- _Exercise set_:
- 1) In the passage on computing pKa values, what share of the molecular species in aqueous solution takes the mono-protonation state for each of neurotransmitters 1 to 10?
- 2) The passage on computing pKa values assumes that the concentration of AH⁺ for compounds 2 to 10 includes all of the stable protonated rotamers. Using the passage, explain why in one to three sentences.
- 3) Pick up the passage on computing pKa values after its final sentence and write its next part.

Computational Methods

Theoretical model

For convenience, the protonated and deprotonated states of an amine compound are denoted by AH⁺ and A, respectively. We have the following dissociation process:

$${\text{AH}}^{+}\to \text{A}+{\text{H}}^{+}$$ (1)

The equilibrium dissociation constant (K_a) for reaction (1) is determined by the corresponding change of the standard Gibbs free energy via

$$\mathrm{\Delta }{G}_a=-2.303\text{RT}log{K}_a=2.303\text{RT}({\text{p}K}_a)$$

i.e.

$$\text{p}{K}_a=\frac{\mathrm{\Delta }{G}_a}{2.303\text{RT}}$$ (2)

Depicted in Figure 2 is the thermodynamic cycle used to calculate the Gibbs free energy change (ΔG_a) associated with reaction (1). According to this thermodynamic cycle, ΔG_a is given by the following expression:

$$\mathrm{\Delta }{G}_a=\mathrm{\Delta }{G}_g^{{\text{AH}}^{+}/\text{A}}+\mathrm{\Delta }{G}_{\mathit{sol}}(\text{A})+\mathrm{\Delta }{G}_{\mathit{sol}}\left({\text{H}}^{+}\right)-\mathrm{\Delta }{G}_{\mathit{sol}}\left({\text{AH}}^{+}\right)$$ (3)

in which $\mathrm{\Delta }{G}_g^{{\text{AH}}^{+}/\text{A}}$ is the Gibbs free energy change corresponding to reaction (1) in the gas phase. ΔG_sol(AH⁺), ΔG_sol(A), and ΔG_sol(H⁺) are the solvation free energies of the protonated state (AH⁺), the deprotonated state (A), and the proton (H⁺), respectively.

Figure 2.

Thermodynamic cycle used to calculate the Gibbs free energy change associated with reaction (1)

Specially, for each of the neurotransmitters (1 to 10), it has been known that about 95% of the molecular species in the equilibrium mixtures take mono-protonation state in aqueous solution. The first protonation occurs on the amine group of the side chain. For 2 to 10, each neurotransmitter mainly has three stable protonated conformations:⁷¹ one trans (TH⁺) and two gauche (G₁H⁺ and G₂H⁺) rotamers (see Figure 3). So we can presume that the concentration of AH⁺ (for 2 to 10) consists of all of the stable protonated rotamers in aqueous solution.

- _Supplied data_:

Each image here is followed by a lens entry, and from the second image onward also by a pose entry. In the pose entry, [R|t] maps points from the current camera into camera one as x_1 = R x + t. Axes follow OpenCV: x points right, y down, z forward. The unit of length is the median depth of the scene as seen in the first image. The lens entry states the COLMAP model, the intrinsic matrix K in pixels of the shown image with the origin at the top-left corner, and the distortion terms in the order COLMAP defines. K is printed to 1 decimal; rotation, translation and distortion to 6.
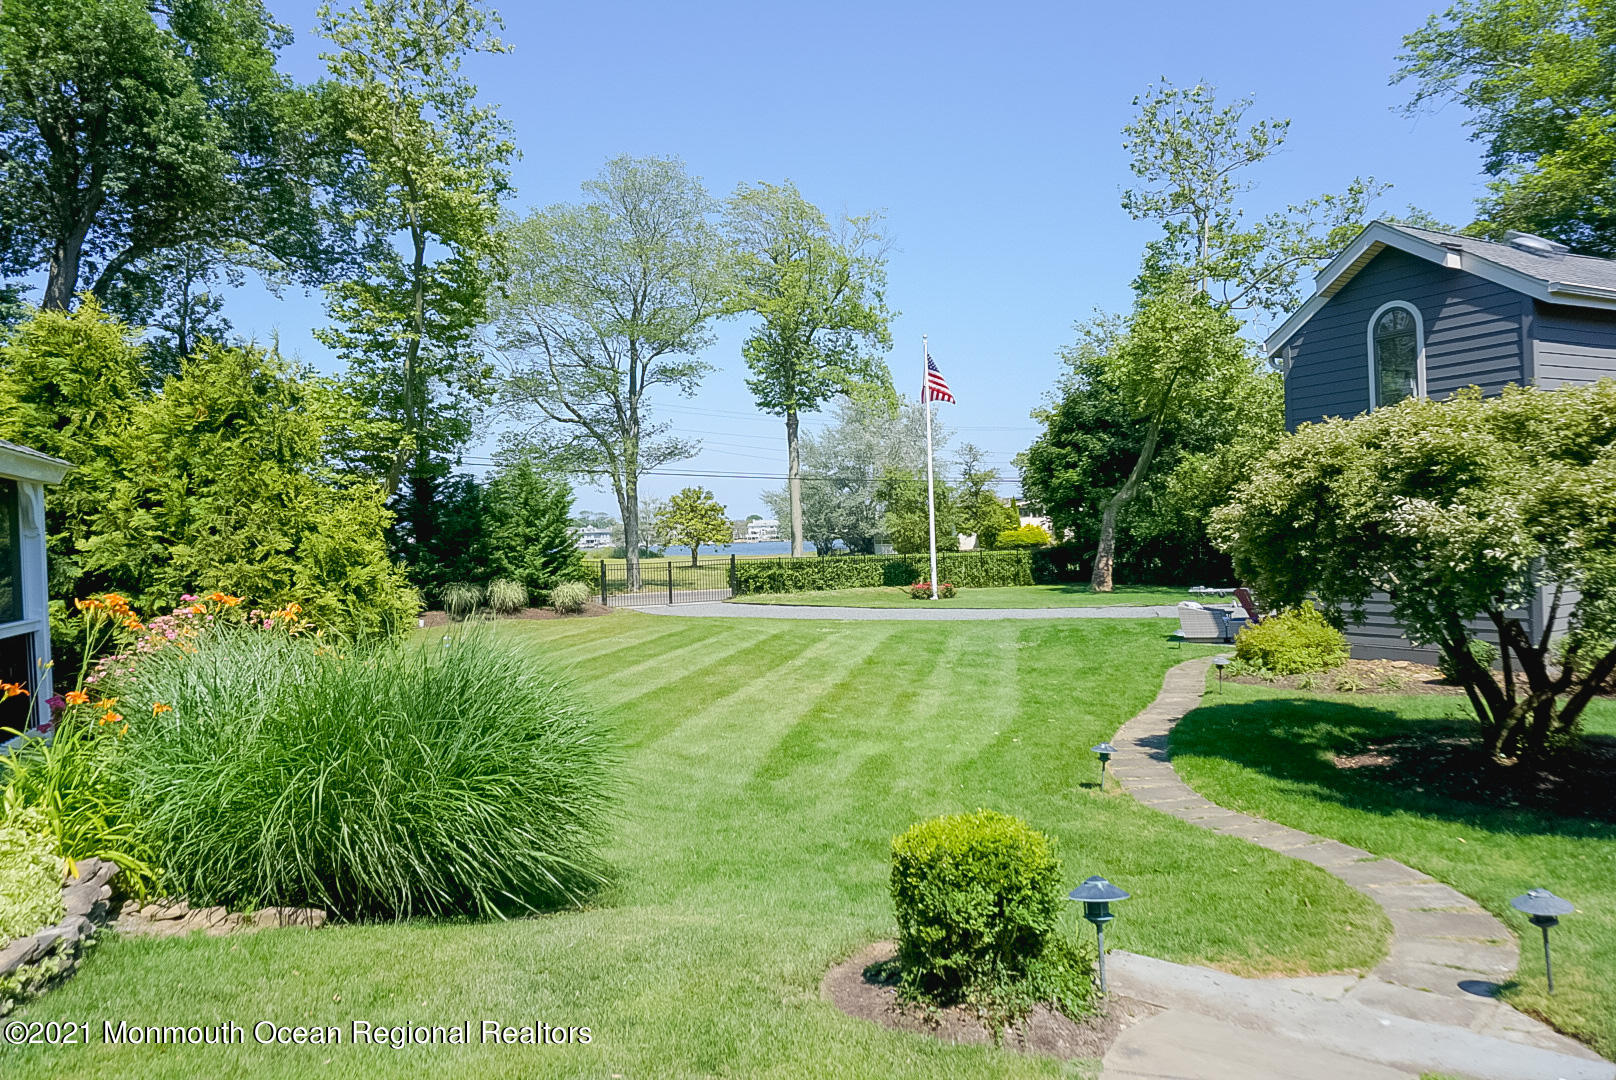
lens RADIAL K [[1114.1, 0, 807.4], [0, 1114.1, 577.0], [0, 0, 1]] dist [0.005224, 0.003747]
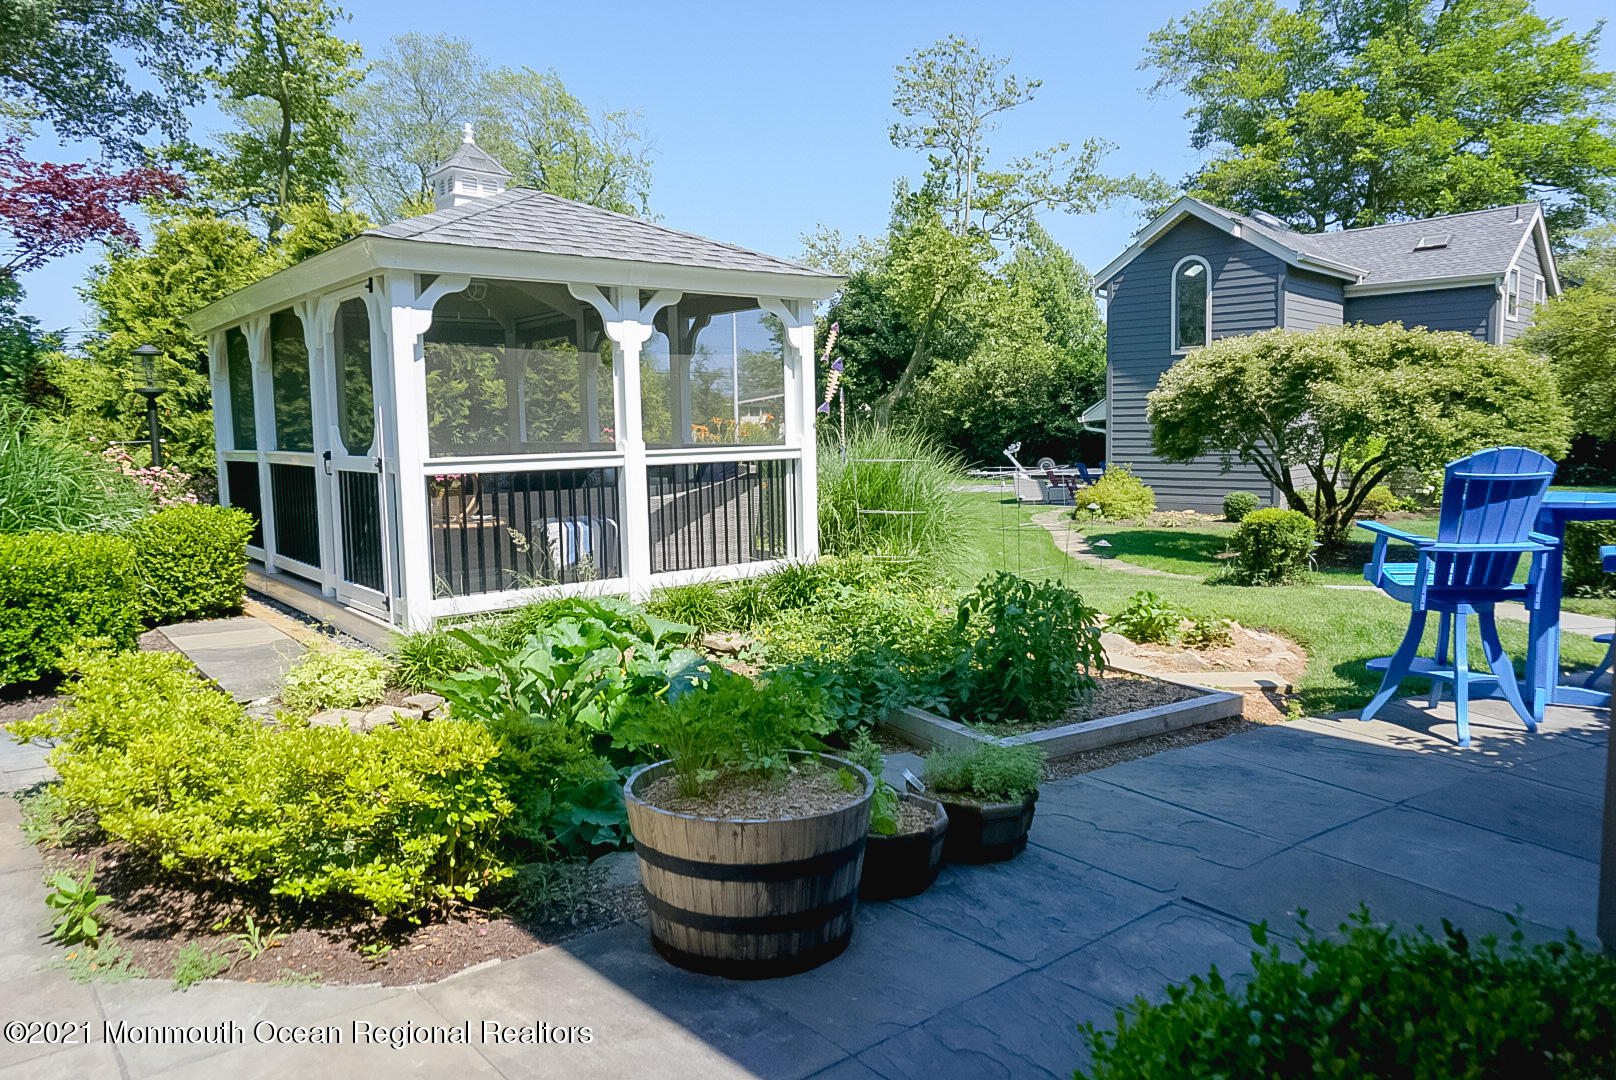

- _Outputs in order_:
- 1) About 95%.

- 2) Each of neurotransmitters 2 to 10 mainly has three stable protonated conformations in aqueous solution: one trans rotamer (TH⁺) and two gauche rotamers (G₁H⁺ and G₂H⁺). So the protonated state AH⁺ is taken to be made up of all of these rotamers together.

- 3)
Figure 3.

The Newman projections of three staggered conformers about side chain C_α-C_β bond connecting the amino group. The aromatic ring (R) is perpendicular to the C_α-C_β axes.

The different rotamers of a neurotransmitter (2, 3, … or 10) have different microscopic dissociation constants (denoted by K_TH, K_G1H, and K_G2H for rotamers TH⁺, G₁H⁺, and G₂H⁺, respectively) and different concentration ratios in solution:

$$K_{\text{TH}}=[\text{T}][{\text{H}}^{+}]/[{\text{TH}}^{+}]$$ (4)

$$K_{{\text{G}}_1\text{H}}=[{\text{G}}_1][{\text{H}}^{+}]/[{\text{G}}_1{\text{H}}^{+}]$$ (5)

$$K_{{\text{G}}_2\text{H}}=[{\text{G}}_2][{\text{H}}^{+}]/[{\text{G}}_2{\text{H}}^{+}]$$ (6)

$$[{\text{AH}}^{+}]=[{\text{TH}}^{+}]+[{\text{G}}_1{\text{H}}^{+}]+[{\text{G}}_2{\text{H}}^{+}]$$ (7)

$$[{\text{TH}}^{+}]={\eta }_{\text{TH}}[{\text{AH}}^{+}]$$ (8)

$$[{\text{G}}_1{\text{H}}^{+}]={\eta }_{{\text{G}}_1\text{H}}[{\text{AH}}^{+}]$$ (9)

$$[{\text{G}}_2{\text{H}}^{+}]={\eta }_{{\text{G}}_2\text{H}}[{\text{AH}}^{+}]$$ (10)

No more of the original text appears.